* _Soal_:
Periksa apakah tiap pernyataan berikut sesuai dengan teks tentang status sosial ekonomi di bawah, lalu jawab ya atau tidak disertai kutipan kata demi kata dari bagian teks yang menentukan jawabannya.
(a) Petani disebut sebagai contoh pekerjaan berstatus rendah.
(b) Individu dipandang hanya menanggapi stimulus secara pasif.
(c) Dalam kenyataan hidup kelompok sosial, semua manusia sederajat.

* _Teks kajian_:
◆ ◆ ◆

Respon terhadap perubahan lingkungan mengubah pola pikir dan perilaku manusia seperti, berubahnya mata pencaharian yang semula menjadi petani kemudian berubah menjadi pekerja tambang karena dianggap dapat mendapatkan pendapatan yang lebih tinggi.

Perilaku sosial atau tingkah laku manusia (behavior) semata-mata dipahami sebagai sesuatu yang ditentukan oleh sesuatu rangsangan (stimulus) yang datang dari luar dirinya. Individu sebagai aktor tidak hanya sekedar penanggap pasif terhadap stimulus tetapi menginterpretasikan stimulus yang diterima itu. Masyarakat dipandang sebagai aktor kreatif dari realitas sosial, sehingga perubahan sosialpun dapat terjadi dan akan berdampak pada aspek lain khususnya interaksi sosial pada masyarakat (Rofiq A., 2008).

Faktor ekonomi dalam kehidupan sosial memegang peranan penting dalam menentukan tingkat status sosial seseorang. Secara  teoritis semua manusia dianggap sama sederajat. Akan tetapi, sesuai dengan kenyataanya hidup kelompok-kelompok sosial halnya tidak demikian. Perbedaan atas lapisan merupakan gejala universal yang merupakan bagian sistem sosial setiap masyarakat. Dalam menunjukkan statusnya, seseorang menggunakan simbol status supaya membedakan antara individu satu dengan yang lainnya. Setiap kegiatan yang dilakukan seseorang dalam kehidupan sehari-hari dapat mencerminkan status sosialnya menurut Barber Lobel (Sunarto; 2004:99). Sebagai contoh, golongan bangsawan biasanya mendapatkan gelar yang dapat membedakan mereka dengan orang biasa serta membedakan tingkatan di golongan mereka sendiri.

Faktor yang mempengaruhi status ekonomi sosial meliputi:
1.     Pendapatan. Christoper dalam Sumardi (2004) mendefinisikan pendapatan berdasarkan kamus ekonomi adalah uang yang diterima oleh seseorang dalam bentuk gaji, upah sewa, bunga, laba dan lain sebagainya.
2.     Pendidikan. Pendidikan berperan penting dalam kehidupan manusia, pendidikan dapat bermanfaat seumur hidup manusia contohnya lulusan S2, S3 ataupun menjadi professor.
3.  Pekerjaan. Dalam menentukan status sosial dalam bidang pekerjaan maka dapat ditentukan dengan jenis pekerjaan meliputi (1) pekerjaan berstatus tinggi contohnya tenaga ahli, pemimpin tata laksana, instansi pemerintah atau swasta, (2) pekerjaan berstatus sedang contohnya pada bidang penjualan dan jasa, (3) pekerjaan berstatus rendah contohnya petani, nelayan, operator bengkel dan lain sebagainya.
4.   Kepemilikan. Dapat diartikan sebagai pemilikan barang-barang yang berharga dapat digunakan untuk ukuran tersebut seperti tanah, emas, rumah, saham dan lainnya.

◆ ◆ ◆

* _Bahan sumber_:
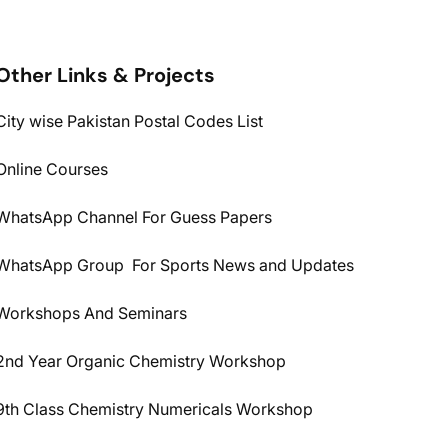
Other Links & Projects
City wise Pakistan Postal Codes List
Online Courses
WhatsApp Channel For Guess Papers
WhatsApp Group For Sports News and Updates
Workshops And Seminars
2nd Year Organic Chemistry Workshop
9th Class Chemistry Numericals Workshop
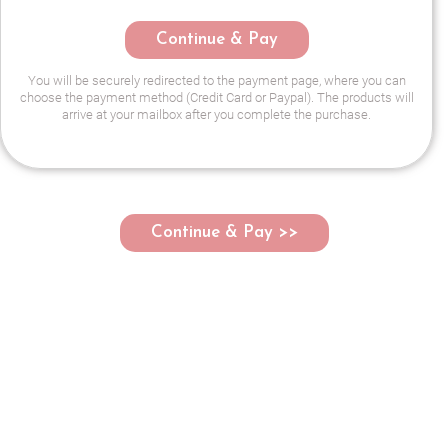
Continue & Pay
You will be securely redirected to the payment page, where you can
choose the payment method (Credit Card or Paypal). The products will
arrive at your mailbox after you complete the purchase.
Continue & Pay >>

◆ ◆ ◆

* _Jawaban_:
(a) Ya: "pekerjaan berstatus rendah contohnya petani, nelayan, operator bengkel dan lain sebagainya"
(b) Tidak: "Individu sebagai aktor tidak hanya sekedar penanggap pasif terhadap stimulus tetapi menginterpretasikan stimulus yang diterima itu."
(c) Tidak: "Akan tetapi, sesuai dengan kenyataanya hidup kelompok-kelompok sosial halnya tidak demikian."